** Data records follows **
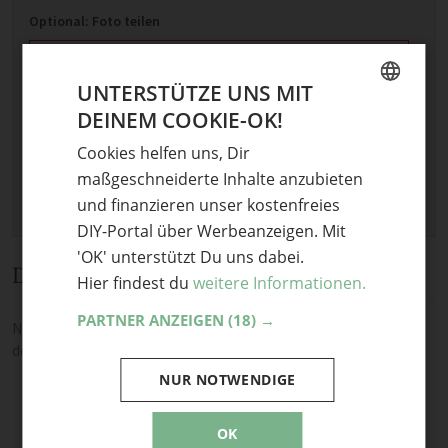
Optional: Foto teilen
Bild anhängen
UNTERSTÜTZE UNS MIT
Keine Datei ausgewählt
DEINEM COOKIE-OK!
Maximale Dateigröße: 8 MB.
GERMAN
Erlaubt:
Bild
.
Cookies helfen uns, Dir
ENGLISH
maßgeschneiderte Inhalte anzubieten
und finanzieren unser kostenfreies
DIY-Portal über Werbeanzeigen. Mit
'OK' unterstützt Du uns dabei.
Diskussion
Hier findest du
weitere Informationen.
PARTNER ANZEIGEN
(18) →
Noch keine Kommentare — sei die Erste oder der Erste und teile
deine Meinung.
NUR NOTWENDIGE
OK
** End of Data records **
*About this exercise*
Leave out the pictures and output the rest of the records exactly.

*Your solution*
Optional: Foto teilen
Bild anhängen
UNTERSTÜTZE UNS MIT
Keine Datei ausgewählt
DEINEM COOKIE-OK!
Maximale Dateigröße: 8 MB.
GERMAN
Erlaubt:
Bild
.
Cookies helfen uns, Dir
ENGLISH
maßgeschneiderte Inhalte anzubieten
und finanzieren unser kostenfreies
DIY-Portal über Werbeanzeigen. Mit
'OK' unterstützt Du uns dabei.
Diskussion
Hier findest du
weitere Informationen.
PARTNER ANZEIGEN
(18) →
Noch keine Kommentare — sei die Erste oder der Erste und teile
deine Meinung.
NUR NOTWENDIGE
OK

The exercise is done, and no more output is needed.